Work to be completed:
The reply should contain every line of the data, repeated exactly, and no pictures.

Given data:
-*-

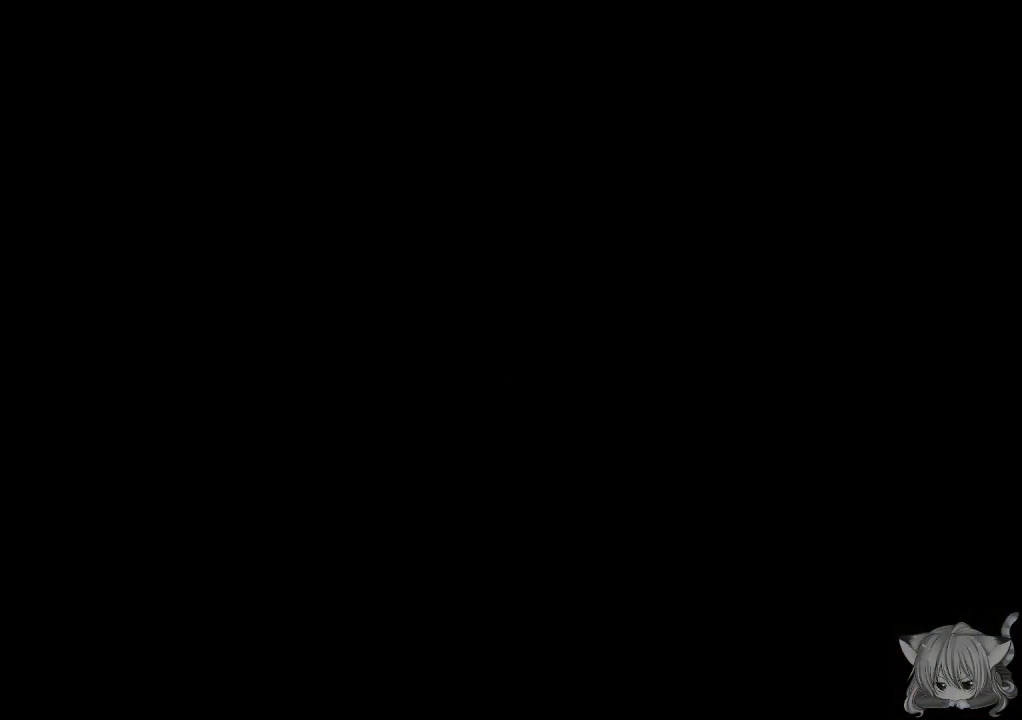
{"buttons": [], "left_stick": "center", "events": []}
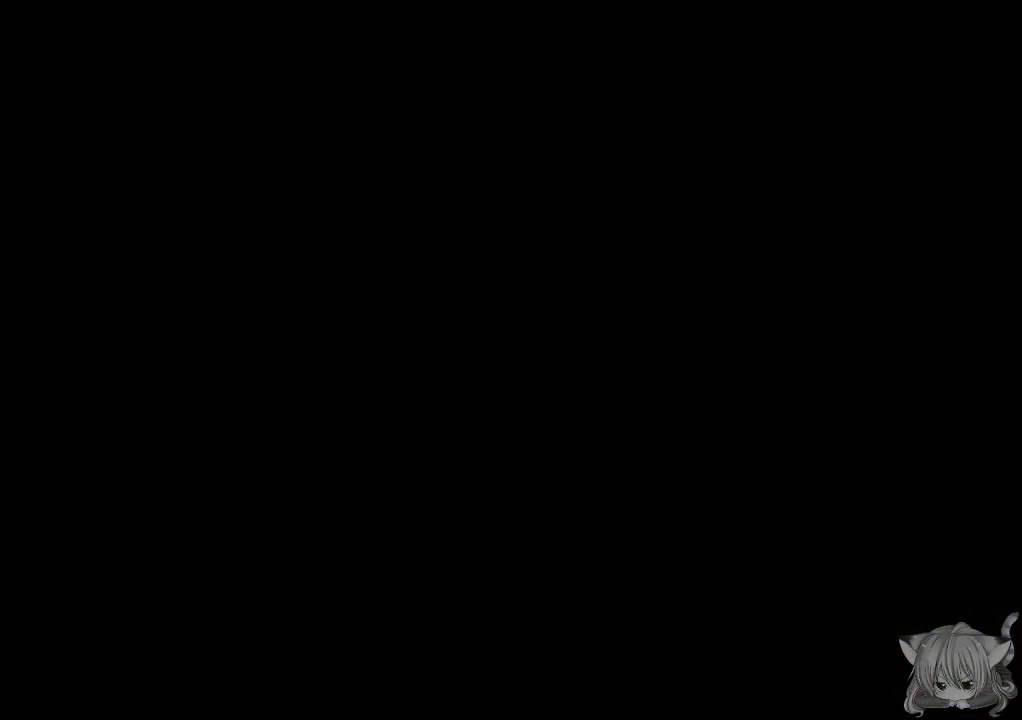
{"buttons": [], "left_stick": "center", "events": []}
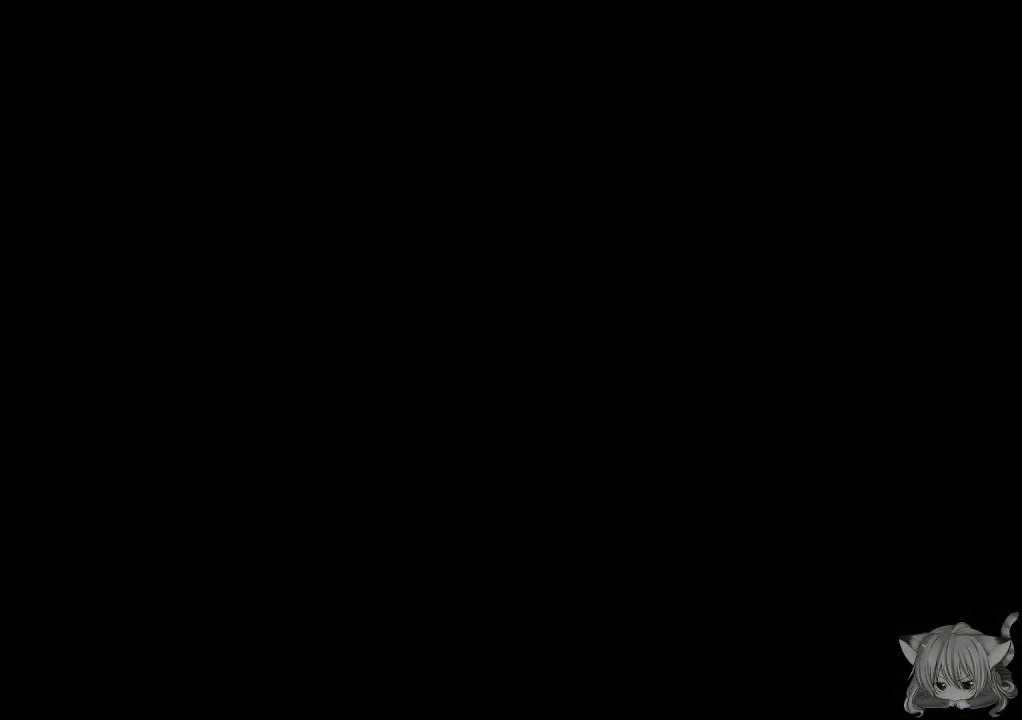
{"buttons": [], "left_stick": "center", "events": []}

-*-

Written solution:
{"buttons": [], "left_stick": "center", "events": []}
{"buttons": [], "left_stick": "center", "events": []}
{"buttons": [], "left_stick": "center", "events": []}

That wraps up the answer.